Food prices inflation up to new high: Food prices inflation has risen by 15% in a year, causing prices in Britain’s shops to climb faster than ever before. The Times reports average shop prices are now 8.9% higher than they were at this time a year ago, the highest rate of annual inflation that the British Retail Consortium (BRC), which collects the data, has recorded. It marks an acceleration from the 8.4% noted in February. Overall, the cost of food in shops is 15% higher than it was 12 months ago, another record annual rate of prices inflation, the BRC said, and one that compares with a year-on-year rise of 14.5% in February. Within that, fresh food inflation has accelerated to 17% this month, from 16.3% in February. “Shop price inflation has yet to peak,” Helen Dickinson, chief executive of the consortium, said. “As Easter approaches, the rising cost of sugar coupled with high manufacturing costs left some customers with a sour taste, as price rises for chocolate, sweets and fizzy drinks increased in March. Fruit and vegetable prices also rose as poor harvests in Europe and north Africa worsened availability and imports became more expensive due to the weakening pound.” The BRC expects food prices inflation to start to fall back as summer nears and the UK growing season begins.
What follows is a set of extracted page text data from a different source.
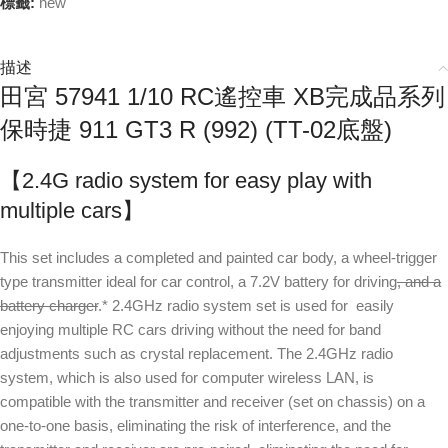
標籤:
new
描述
田宮 57941 1/10 RC遙控車 XB完成品系列
保時捷 911 GT3 R (992) (TT-02底盤)
【2.4G radio system for easy play with
multiple cars】
This set includes a completed and painted car body, a wheel-trigger
type transmitter ideal for car control, a 7.2V battery for driving
, and a
battery charger
.* 2.4GHz radio system set is used for easily
enjoying multiple RC cars driving without the need for band
adjustments such as crystal replacement. The 2.4GHz radio
system, which is also used for computer wireless LAN, is
compatible with the transmitter and receiver (set on chassis) on a
one-to-one basis, eliminating the risk of interference, and the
London independent Mexican restaurant set to double up: A London independent Mexican restaurant is set to open its second site in the capital. 1910 Cantina will launch at 227 New Kings Road in parsons Green on Monday, 10 April. It follows the first 1910 Cantina in Balham, which “faced a challenging start when the launch coincided with the pandemic”, but due to “overwhelming support from the community, became a huge success, enabling the team to open their second restaurant just three years later”. The menu is built around dishes inspired by owner and chef Mauricio Rico’s original family recipes and offers an almost-entirely gluten-free menu, by using corn wherever possible. The owners have also so far sourced more than 160 individual brands of Agave spirits for their collection. Owners Mauricio Rico and Jose Chacon said: “1910 was the year of the Mexican Revolution. Our aim today is to revolutionise the way Mexican cuisine and culture is perceived in London.”